Within a month, Williams and Pellicano talked about the
possible monitoring of his then-wife, Michelle Johnson, who
was living in Los Angeles, apart from her husband.
Prosecutors played a recorded conversation between the two
men in which Pellicano suggests he could "keep an eye" on
Johnson by listening to her private conversations. Williams
said he didn't know he was being recorded by Pellicano.
In the portion of the tape played, Williams didn't explicitly
say he didn't want to wiretap the phone.
Instead, at one point Williams tells Pellicano: "I need to
think about it."
Williams said Thursday he didn't know he was being recorded
by Pellicano.
Williams, a five-time All-Star who retired in 2003, is among
dozens of players named in December in the Mitchell Report as
having used performance-enhancing drugs. He now works as a
broadcaster for the Arizona Diamondbacks.

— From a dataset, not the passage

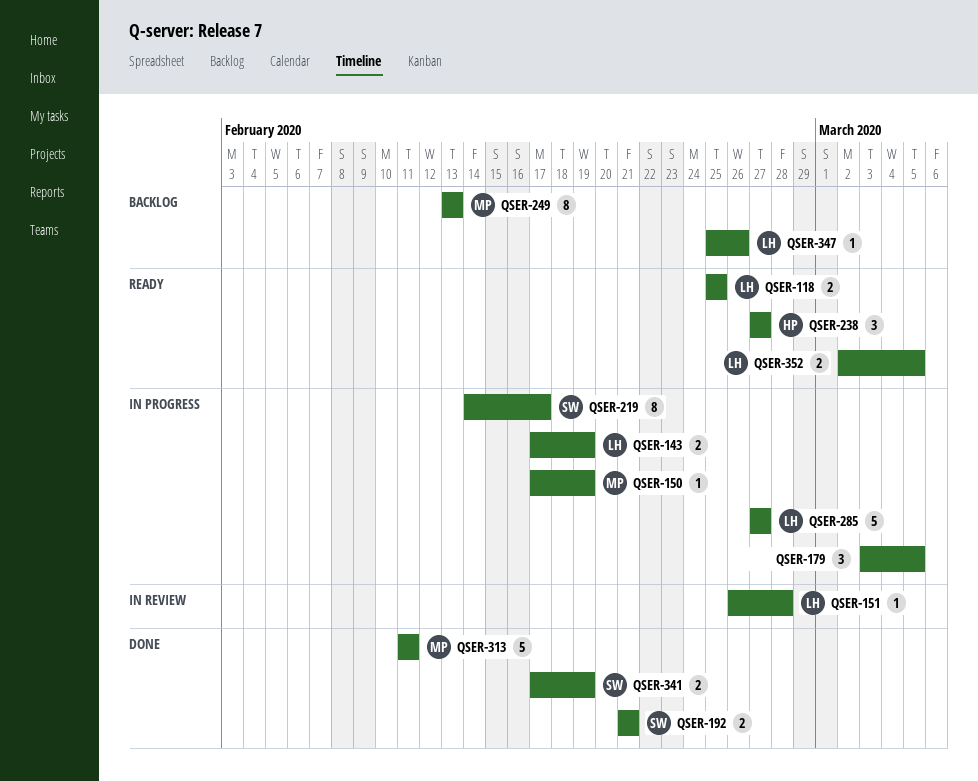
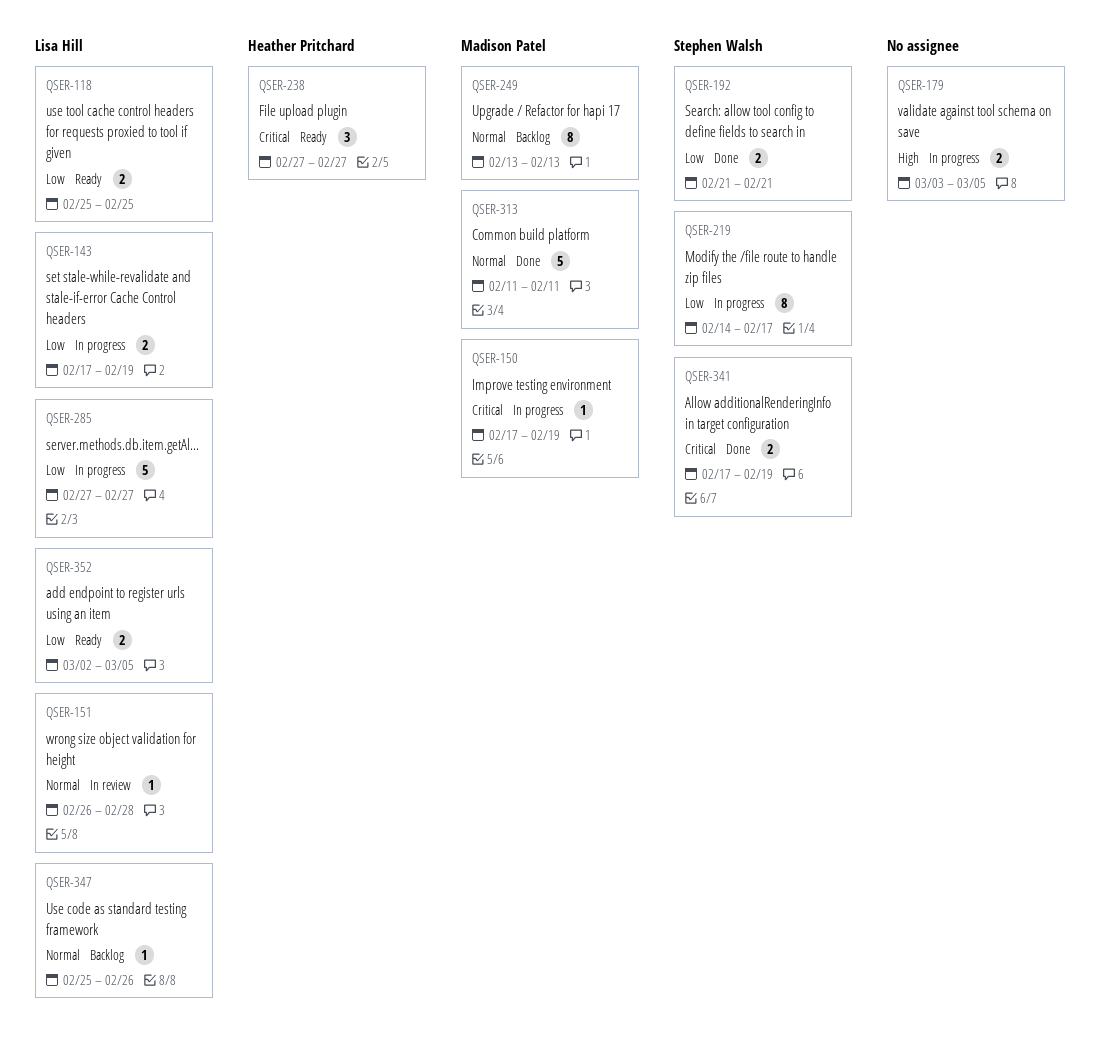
QSER-179, estimate: 3 -> 2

The recording is one of more than 70 audio recordings
prosecutors intend to introduce as evidence against
Pellicano, who is accused of wiretapping phones and bribing
police and telephone workers to intercept conversations that
could give his clients an advantage in legal disputes.
Lally called Pellicano a prolific snoop who also taped his
own discussions with clients. He said a treasure trove of
recordings seized during a 2000 FBI raid on Pellicano's
office paint a "clear and crystal" picture of the detective's
shady dealings.
In that sense, "he's the biggest government informant in this
case," Lally said.
Pellicano, acting as his own attorney, spoke for only 10
minutes during his opening statement, contending he recorded
and encrypted his own calls only as a way to create a
referencing system.
Because he was acting as his own lawyer, Pellicano was told
by the court to refer to himself in the third person when he
addressed jurors.
"His presumption was that these conversations would be made
available to no one but him," Pellicano told the panel.

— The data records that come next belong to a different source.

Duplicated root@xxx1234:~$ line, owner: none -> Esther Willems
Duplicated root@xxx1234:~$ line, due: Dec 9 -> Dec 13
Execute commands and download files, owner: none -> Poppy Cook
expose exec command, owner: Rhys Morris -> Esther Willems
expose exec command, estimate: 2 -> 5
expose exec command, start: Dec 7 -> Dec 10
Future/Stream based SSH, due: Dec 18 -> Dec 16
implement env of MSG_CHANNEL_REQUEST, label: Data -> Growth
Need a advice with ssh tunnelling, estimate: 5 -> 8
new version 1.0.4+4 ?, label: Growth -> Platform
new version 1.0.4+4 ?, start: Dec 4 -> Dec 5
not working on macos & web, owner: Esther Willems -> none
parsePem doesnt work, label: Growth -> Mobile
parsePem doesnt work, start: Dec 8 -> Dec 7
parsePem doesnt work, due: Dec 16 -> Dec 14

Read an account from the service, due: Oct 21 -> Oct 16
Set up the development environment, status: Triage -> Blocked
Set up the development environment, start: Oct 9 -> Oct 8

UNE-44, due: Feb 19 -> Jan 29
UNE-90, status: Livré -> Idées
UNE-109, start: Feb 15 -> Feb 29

He also said he prided himself on being a secretive person
who treated the problems of his clients as his own.
Lally said Pellicano took extreme measures to cloak his
alleged illegal activities, recruiting senior law enforcement
officers and telephone company employees who didn't need much
supervision, then talking to them in code.
In addition, he rigged a wiretapping software program known
as Telesleuth so no one else could access the recordings,
Lally said.
Omerta, an Italian word meaning code of silence, was used as
a password.
Among those allegedly enlisted by Pellicano were retired Los
Angeles police Sgt. Mark Arneson and former telephone company
employee Rayford Earl Turner. Other co-defendants in the case
are Kevin Kachikian and Abner Nicherie. All have pleaded not
guilty.
Seven people have pleaded guilty to a variety of charges
including perjury and conspiracy. Six of the seven, including
film director John McTiernan and former Hollywood Records
president Robert Pfeifer, are expected to be called as
witnesses.
Attorneys for Arneson and Turner told jurors the evidence
won't show that their clients were part of a criminal
enterprise, and that they didn't even know each other before
they were arrested two years ago.
Arneson may have crossed a line by providing a
"shortcut" for Pellicano in searching government databases,
but he wasn't a corrupt officer and was paid by the private
detective for legitimate private security work, attorney Chad
Hummel said.
Adam Braun, who represents Kachikian, said in his opening
statement that Pellicano hired his client to develop the
eavesdropping software.
Braun said Kachikian thought the software would be marketed
to law enforcement agencies: "He didn't know it was going to
be misused on wiretaps."
Pellicano could provide some fireworks when he cross-examines
some of his former clients and employees. Federal prosecutors
filed a list of 127 potential witnesses that included
Stallone, Chris Rock and Shandling. It was not clear,
however, how many people would actually testify.
Other prominent Hollywood players on the potential witness
list include one-time Walt Disney Co. president and agent
Michael Ovitz; Brad Grey, chairman and chief executive
officer of Paramount Pictures; and Ron Meyer, president and
chief executive officer of Universal Studios.
The trial is expected to last about 10 weeks.